PASSAGE SHOWN:
>>>
Wednesday, September 28, 2016

The Silenced (2015)

Original title: 경성학교: 사라진 소녀들

Warning: despite this being one of the write-ups where I try to write around various elements of the film, I can’t keep it completely spoiler free.

Korea, 1938, which is to say, right in the middle of the country’s final phase under Japanese occupation. Because she’s suffering from tuberculosis, Joo-ran (Park Bo-yeong) – also going by the assimilated Japanese name of Shizuko – is loaded off by her stepmother at a somewhat curious boarding school that concerns itself primarily – beside side-lines in pro-Japanese propaganda, “discipline”, and stitching – with treating its various ill and/or disenfranchised schoolgirls with injections prepared by the headmistress (Eom Ji-won). There’s also quite an emphasis on physical education, for the most formidable of the girls is bound to go to Tokyo to vaguely defined better things one can’t help but think is a horrible joke on the girls.

Joo-ran is more or less replacing another girl whose Japanese name was also Shizuko, who one day just left without saying goodbye to anyone. The first Shizuko’s two best friends have opposite emotional reactions to Joo-ran: Yeon-deok (Park So-dam) is particularly nice to the emotionally somewhat fragile girl while Yuka – we never learn her real name – (Kong Ye-ji) is as abusive as she can get away with. Joo-ran pretty much falls in love with Yeon-deok. However, things at the boarding school are rather more weird than it first seems. The original Shizuko was only the first girl to just disappear without saying goodbye, so something about the place certainly is not quite as it seems, or rather, even worse than it seems.

What that is, director Lee Hae-yeong’s film leaves open for quite some time, in its first half capably hinting at everything between the horrors of the time it takes place in to ghostly activity to an unreliable narrator. The film uses its time early on for creating the mood of the boarding school, setting up Joo-ran’s relations to her new school mates, bathing everything in a dreamy light that can change to the nightmarish at a moment’s notice. Appropriate to its title, The Silenced is, until an hour or so in, a rather quiet film which at first suggests nothing too fantastical will be going on in it, until it very suddenly gets much louder, much pulpier, and a bit cruder than anyone watching could have expected.
<<<
SUPPLIED DATA:
>>>
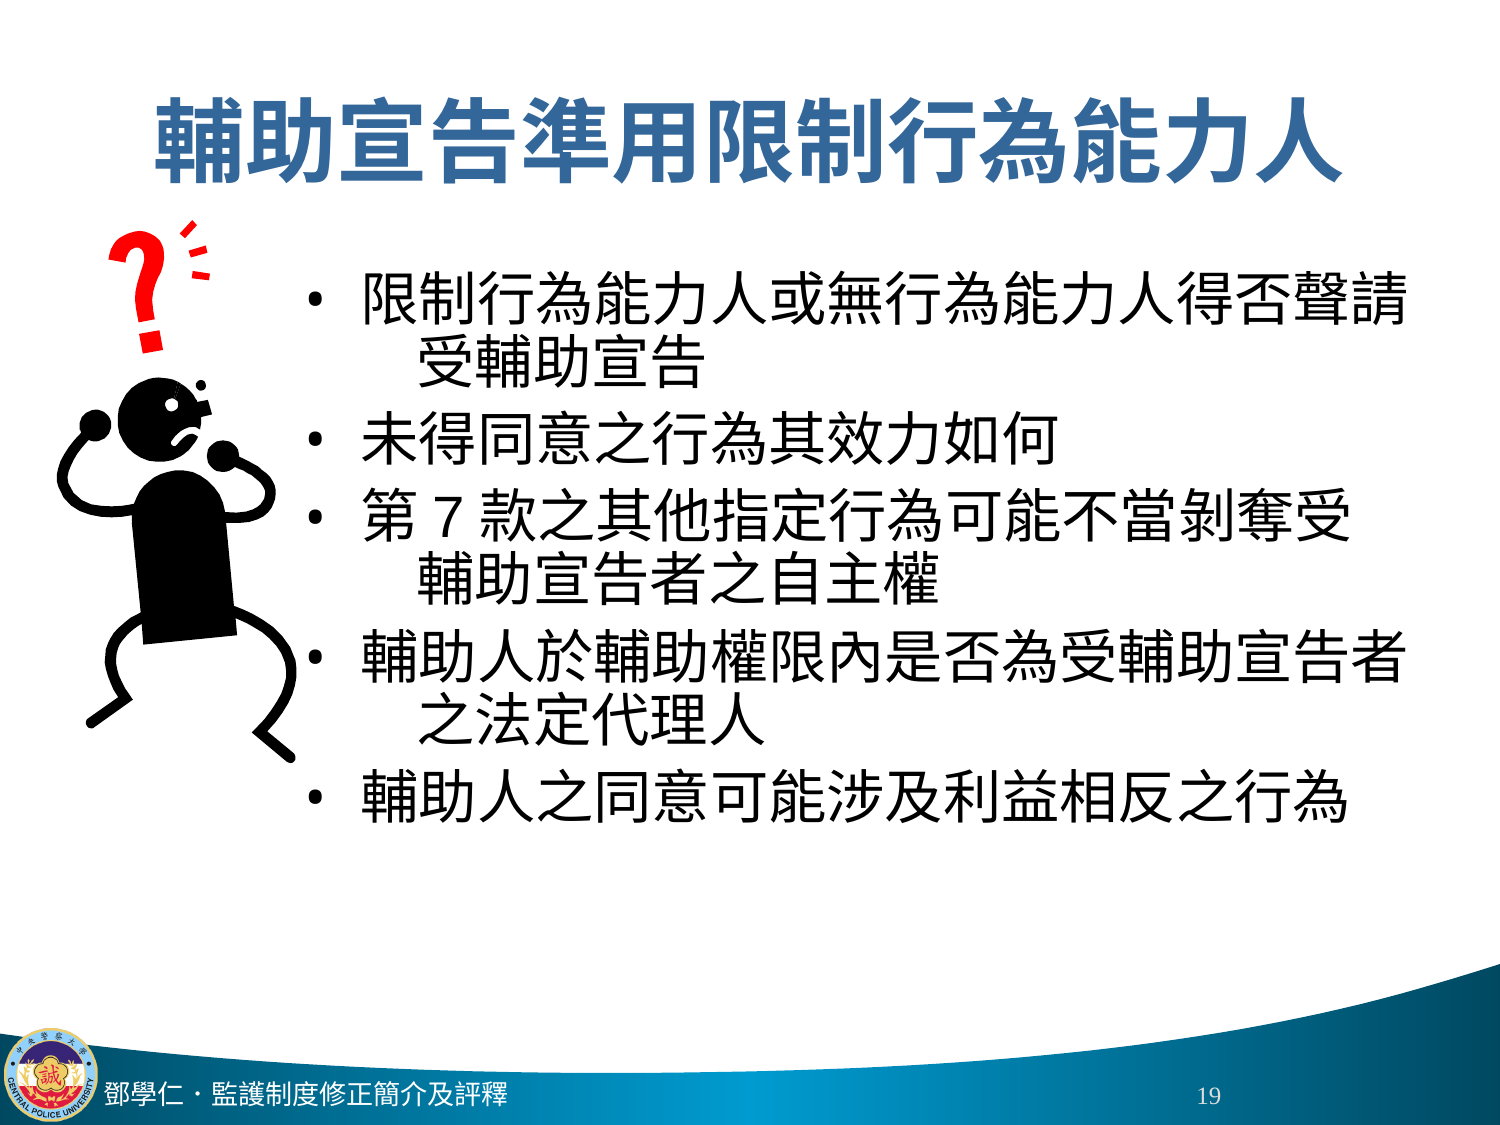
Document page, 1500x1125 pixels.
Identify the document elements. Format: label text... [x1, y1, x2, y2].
<<<
TO BE DONE:
Please list each performer that the review of The Silenced names in parentheses, along with the character each one plays.

OUTPUT BELOW:
- Park Bo-yeong: Joo-ran (also called Shizuko)
- Eom Ji-won: the headmistress
- Park So-dam: Yeon-deok
- Kong Ye-ji: Yuka